▶ Problem details: Only the final stretch of the data is wanted: reproduce the line containing "Celebrating Creativity" and each line after it, exactly.

▶ Supplied information:
###

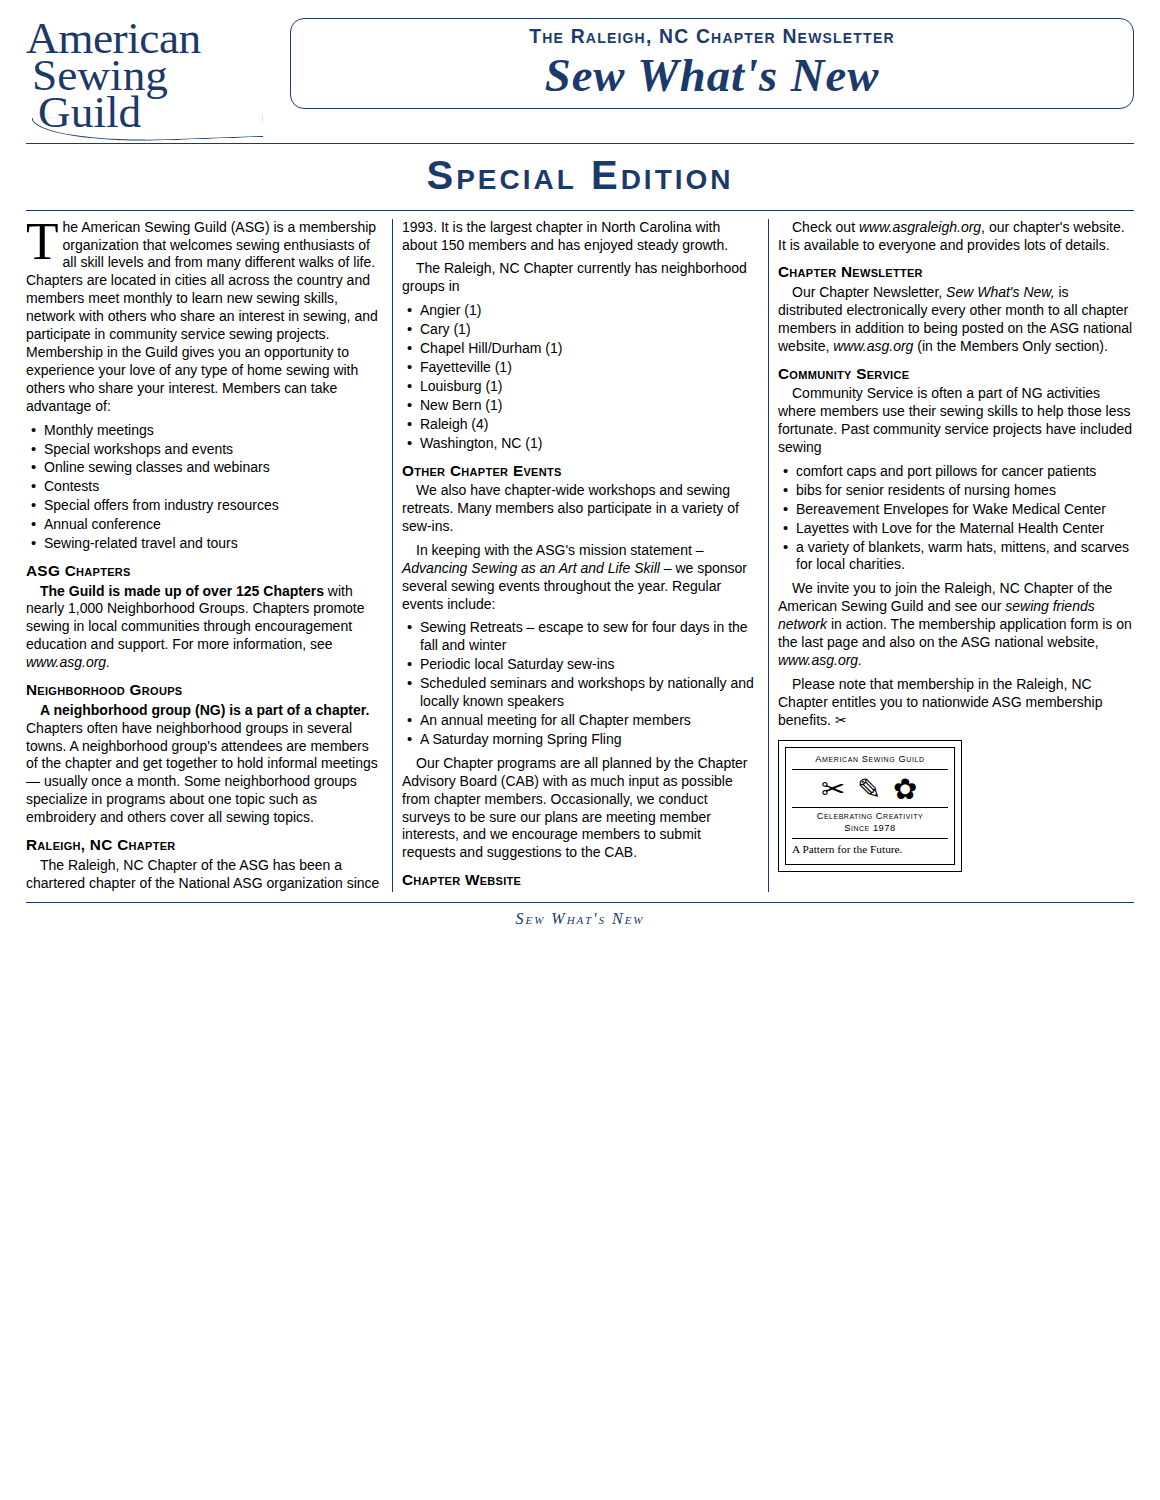American Sewing Guild
The Raleigh, NC Chapter Newsletter
Sew What's New
Special Edition
The American Sewing Guild (ASG) is a membership organization that welcomes sewing enthusiasts of all skill levels and from many different walks of life. Chapters are located in cities all across the country and members meet monthly to learn new sewing skills, network with others who share an interest in sewing, and participate in community service sewing projects. Membership in the Guild gives you an opportunity to experience your love of any type of home sewing with others who share your interest. Members can take advantage of:
Monthly meetings
Special workshops and events
Online sewing classes and webinars
Contests
Special offers from industry resources
Annual conference
Sewing-related travel and tours
ASG Chapters
The Guild is made up of over 125 Chapters with nearly 1,000 Neighborhood Groups. Chapters promote sewing in local communities through encouragement education and support. For more information, see www.asg.org.
Neighborhood Groups
A neighborhood group (NG) is a part of a chapter. Chapters often have neighborhood groups in several towns. A neighborhood group's attendees are members of the chapter and get together to hold informal meetings — usually once a month. Some neighborhood groups specialize in programs about one topic such as embroidery and others cover all sewing topics.
Raleigh, NC Chapter
The Raleigh, NC Chapter of the ASG has been a chartered chapter of the National ASG organization since 1993. It is the largest chapter in North Carolina with about 150 members and has enjoyed steady growth.
The Raleigh, NC Chapter currently has neighborhood groups in
Angier (1)
Cary (1)
Chapel Hill/Durham (1)
Fayetteville (1)
Louisburg (1)
New Bern (1)
Raleigh (4)
Washington, NC (1)
Other Chapter Events
We also have chapter-wide workshops and sewing retreats. Many members also participate in a variety of sew-ins.
In keeping with the ASG's mission statement – Advancing Sewing as an Art and Life Skill – we sponsor several sewing events throughout the year. Regular events include:
Sewing Retreats – escape to sew for four days in the fall and winter
Periodic local Saturday sew-ins
Scheduled seminars and workshops by nationally and locally known speakers
An annual meeting for all Chapter members
A Saturday morning Spring Fling
Our Chapter programs are all planned by the Chapter Advisory Board (CAB) with as much input as possible from chapter members. Occasionally, we conduct surveys to be sure our plans are meeting member interests, and we encourage members to submit requests and suggestions to the CAB.
Chapter Website
Check out www.asgraleigh.org, our chapter's website. It is available to everyone and provides lots of details.
Chapter Newsletter
Our Chapter Newsletter, Sew What's New, is distributed electronically every other month to all chapter members in addition to being posted on the ASG national website, www.asg.org (in the Members Only section).
Community Service
Community Service is often a part of NG activities where members use their sewing skills to help those less fortunate. Past community service projects have included sewing
comfort caps and port pillows for cancer patients
bibs for senior residents of nursing homes
Bereavement Envelopes for Wake Medical Center
Layettes with Love for the Maternal Health Center
a variety of blankets, warm hats, mittens, and scarves for local charities.
We invite you to join the Raleigh, NC Chapter of the American Sewing Guild and see our sewing friends network in action. The membership application form is on the last page and also on the ASG national website, www.asg.org.
Please note that membership in the Raleigh, NC Chapter entitles you to nationwide ASG membership benefits. ✂
American Sewing Guild
✂ ✎ ✿
Celebrating Creativity
Since 1978
A Pattern for the Future.
Sew What's New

###

▶ Exercise solution:
Celebrating Creativity
Since 1978
A Pattern for the Future.
Sew What's New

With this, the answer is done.